Bangunan UIN Mataram

Setelah Unram, Kini Dosen UIN Mataram Dilaporkan atas Dugaan Pelecehan Seksual Mahasiswi

Redaksi23.com.Mataram, (NTB). – Deretan laporan dugaan pelecehan seksual di lingkungan kampus kembali bertambah. Setelah mencuatnya kasus di Universitas Mataram (Unram) dan “Walid Lombok”, kini giliran Universitas Islam Negeri (UIN) Mataram yang menjadi sorotan.

Thank you for reading this post, don't forget to subscribe!

Seorang dosen UIN Mataram dilaporkan ke Direktorat Reserse Kriminal Umum (Ditreskrimum) Polda Nusa Tenggara Barat (NTB) oleh perwakilan Aliansi Stop Kekerasan Seksual NTB.

Laporan tersebut disampaikan pada Selasa, 20 Mei 2025. Joko Jumadi, Ketua Lembaga Perlindungan Anak Kota Mataram sekaligus pendamping korban, mengungkapkan bahwa hingga kini terdapat tujuh orang yang teridentifikasi sebagai korban.

“Sementara hari ini baru dua korban yang melapor, satu orang lagi merupakan saksi. InsyaAllah Kamis (22 Mei) akan bertambah dua lagi,” ujar Joko kepada awak media usai pelaporan.

Modus yang digunakan pelaku dinilai sangat manipulatif.

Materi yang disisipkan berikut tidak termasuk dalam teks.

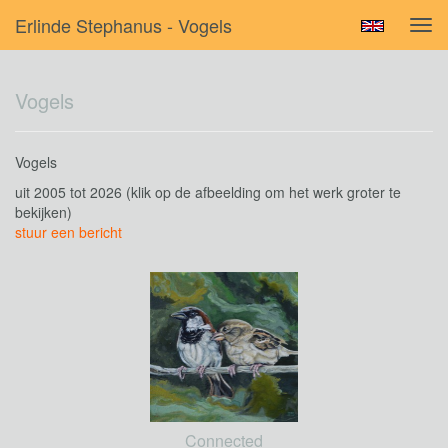
Erlinde Stephanus - Vogels
Tog
navi
Vogels
Vogels
uit 2005 tot 2026
(klik op de afbeelding om het werk groter te
bekijken)
stuur een bericht
Connected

Ia memanfaatkan relasi kuasa dengan menyuruh para korban memanggilnya “ayah”, sebuah pendekatan psikologis yang menyesatkan dan mengaburkan batas antara perlindungan dan pemanfaatan. Aksi bejat tersebut mayoritas terjadi di malam hari, di asrama putri kampus, tempat pelaku juga menjabat sebagai salah satu pimpinan.

“Korban disuruh tidur di satu tempat, dan saat itu pelaku melakukan tindakan cabul kepada salah satu korban di hadapan teman lainnya. Sehingga ada saksi yang juga melihat langsung,” jelas Joko.

Meski belum ada tindakan pemerkosaan, namun unsur pelecehan seksual sudah sangat jelas. Bahkan, sejumlah korban mengaku tidak berani melawan karena status mereka sebagai penerima beasiswa Bidikmisi membuat mereka merasa rentan.

“Relasi kuasa sangat kentara. Meskipun pelaku tidak mengancam secara verbal, dia memainkan psikologi korban, membuat mereka takut beasiswanya dicabut. Padahal sempat mereka coba melapor ke birokrasi kampus, tapi tidak direspons,” tambah Joko yang juga dikenal sebagai Sahabat Saksi dan Korban.

Dorongan keberanian untuk melapor juga muncul setelah para korban menonton film dokumenter “Walid” yang mengangkat kasus serupa. Film tersebut rupanya menjadi titik balik kesadaran korban untuk bersuara dan mencari keadilan.

“Aliansi Stop Kekerasan Seksual NTB berencana untuk mengajukan rehabilitasi psikologis bagi para korban ke Lembaga Perlindungan Saksi dan Korban (LPSK), guna membantu proses pemulihan trauma,” kata joko jumadi.